Check your understanding:
a - According to the passage on computer-readable media and entity interaction, which semiconductor memory devices are given as examples?
b - In the passage on computer-readable media and entity interaction, substitute "solid-state drives" for "flash memory devices" and write out the part from "Computer readable media" up to and including "and DVD-ROM disks.".

Given text:
_ _ _ _ _ _ _
Computer readable media suitable for storing computer program instructions and data include all forms of non-volatile memory, media and memory devices, including by way of example semiconductor memory devices, e.g., EPROM, EEPROM, and flash memory devices; magnetic disks, e.g., internal hard disks or removable disks; magneto optical disks; and CD ROM and DVD-ROM disks.

To provide for interaction with an entity, embodiments of the subject matter described in this specification can be implemented on a computer having a display device, e.g., a CRT (cathode ray tube) or LCD (liquid crystal display) monitor, for displaying information to the entity and a keyboard and a pointing device, e.g., a mouse or a trackball, by which the entity can provide input to the computer. Other kinds of devices can be used to provide for interaction with an entity as well; for example, feedback provided to the entity can be any form of sensory feedback, e.g., visual feedback, auditory feedback, or tactile feedback; and input from the entity can be received in any form, including acoustic, speech, or tactile input. In addition, a computer can interact with an entity by sending documents to and receiving documents from a device that is used by the entity; for example, by sending web pages to a web browser on an entity's device in response to requests received from the web browser. Also, a computer can interact with an entity by sending text messages or other forms of message to a personal device, e.g., a smartphone that is running a messaging application, and receiving responsive messages from the entity in return.
_ _ _ _ _ _ _
Stored data:

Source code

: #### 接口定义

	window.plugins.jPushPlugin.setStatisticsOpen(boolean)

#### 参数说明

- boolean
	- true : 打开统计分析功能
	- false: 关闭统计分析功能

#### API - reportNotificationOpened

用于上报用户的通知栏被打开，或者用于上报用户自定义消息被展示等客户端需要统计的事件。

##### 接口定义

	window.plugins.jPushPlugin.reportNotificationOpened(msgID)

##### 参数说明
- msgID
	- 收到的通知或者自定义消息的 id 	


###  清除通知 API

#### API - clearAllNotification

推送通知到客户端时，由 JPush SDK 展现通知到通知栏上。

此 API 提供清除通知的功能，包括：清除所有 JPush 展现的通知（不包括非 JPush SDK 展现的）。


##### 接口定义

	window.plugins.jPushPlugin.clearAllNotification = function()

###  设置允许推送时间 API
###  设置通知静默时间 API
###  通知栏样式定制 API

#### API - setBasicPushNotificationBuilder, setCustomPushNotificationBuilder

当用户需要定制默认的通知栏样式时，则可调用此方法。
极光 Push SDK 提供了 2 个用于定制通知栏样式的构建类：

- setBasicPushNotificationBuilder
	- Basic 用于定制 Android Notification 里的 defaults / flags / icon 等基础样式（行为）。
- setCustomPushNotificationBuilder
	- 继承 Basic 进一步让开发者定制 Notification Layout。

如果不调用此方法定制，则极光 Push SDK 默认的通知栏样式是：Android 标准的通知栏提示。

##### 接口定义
_ _ _ _ _ _ _
Results for each task:
a - EPROM, EEPROM, and flash memory devices.

b -
Computer readable media suitable for storing computer program instructions and data include all forms of non-volatile memory, media and memory devices, including by way of example semiconductor memory devices, e.g., EPROM, EEPROM, and solid-state drives; magnetic disks, e.g., internal hard disks or removable disks; magneto optical disks; and CD ROM and DVD-ROM disks.